**Data provided:**
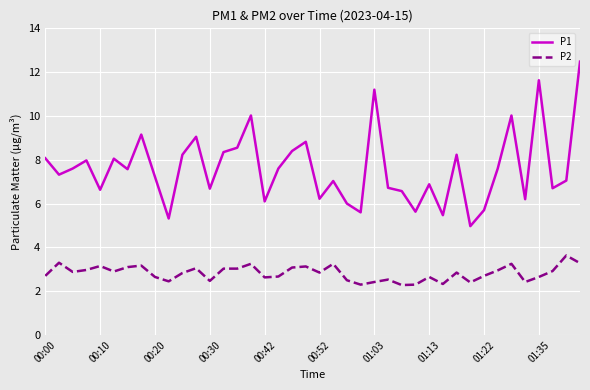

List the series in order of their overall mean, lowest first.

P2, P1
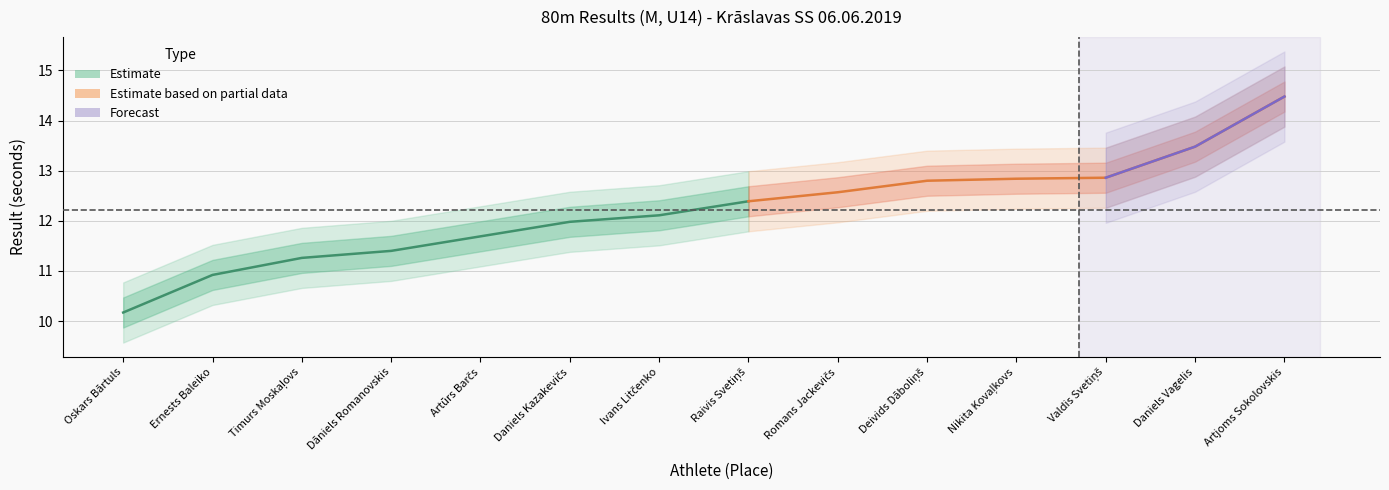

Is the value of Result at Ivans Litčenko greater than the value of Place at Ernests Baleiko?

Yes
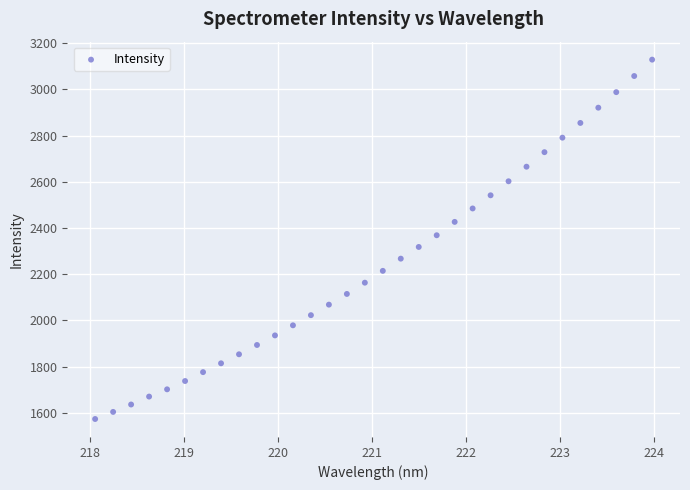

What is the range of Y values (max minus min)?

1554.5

...

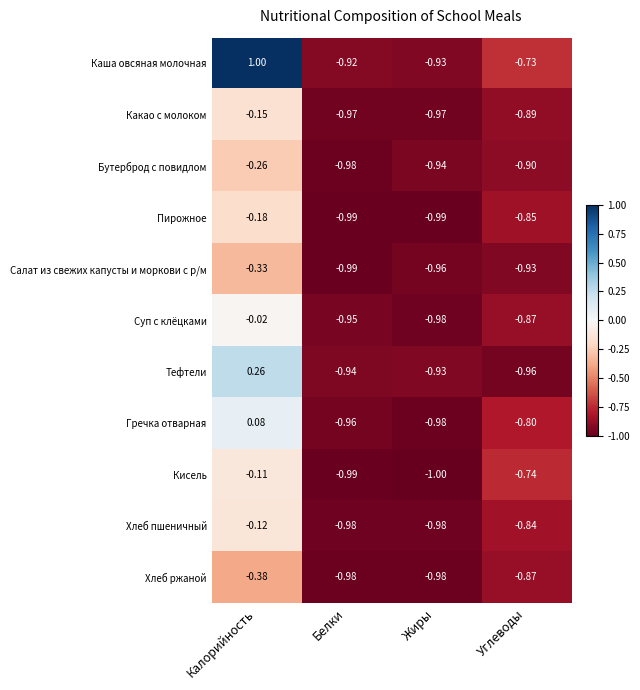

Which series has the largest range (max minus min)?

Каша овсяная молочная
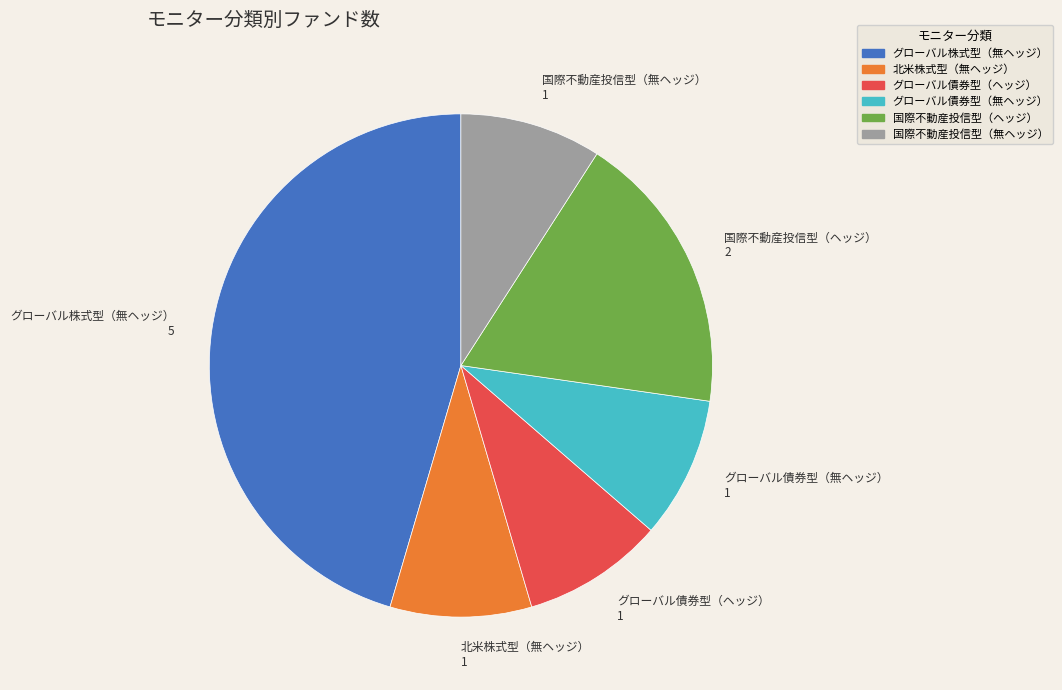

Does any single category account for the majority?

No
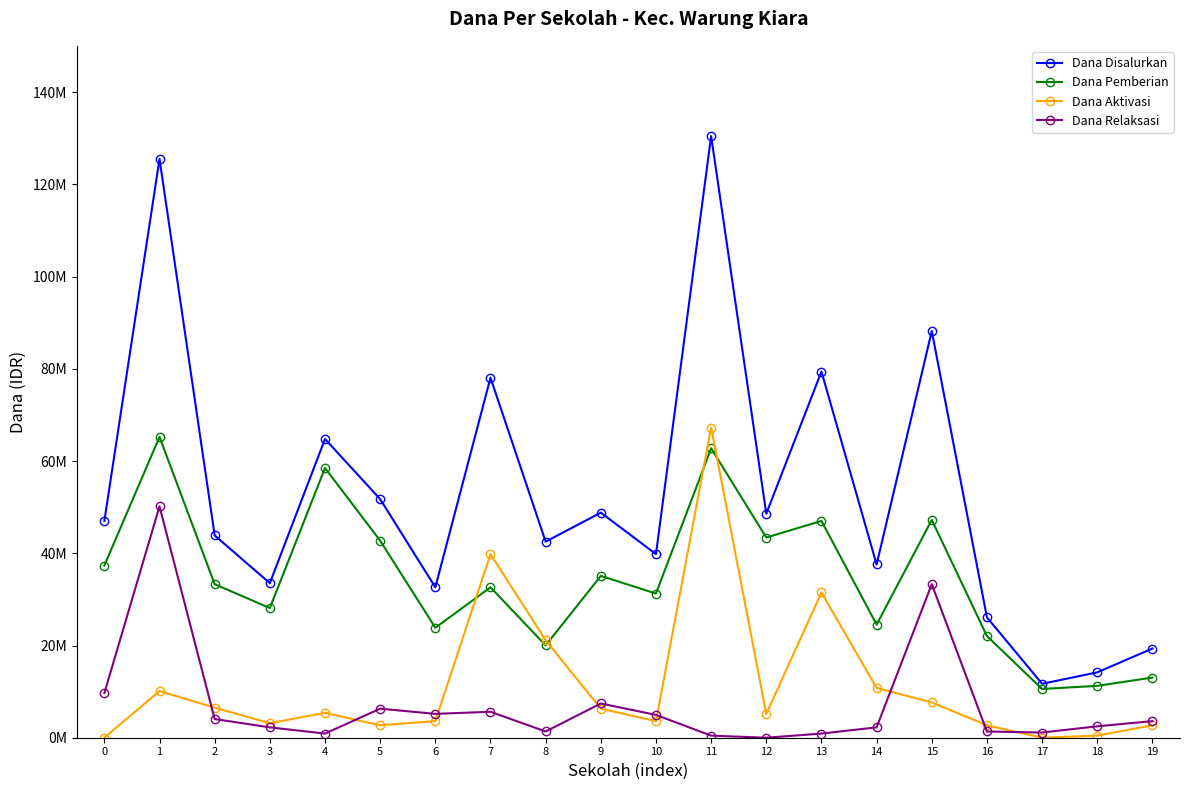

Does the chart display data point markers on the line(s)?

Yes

**What is expected:** Please collect every line in the records above that contains the word "minus", and copy each one out word for word.

**Written answer:**
What is the range of Y values (max minus min)?
Which series has the largest range (max minus min)?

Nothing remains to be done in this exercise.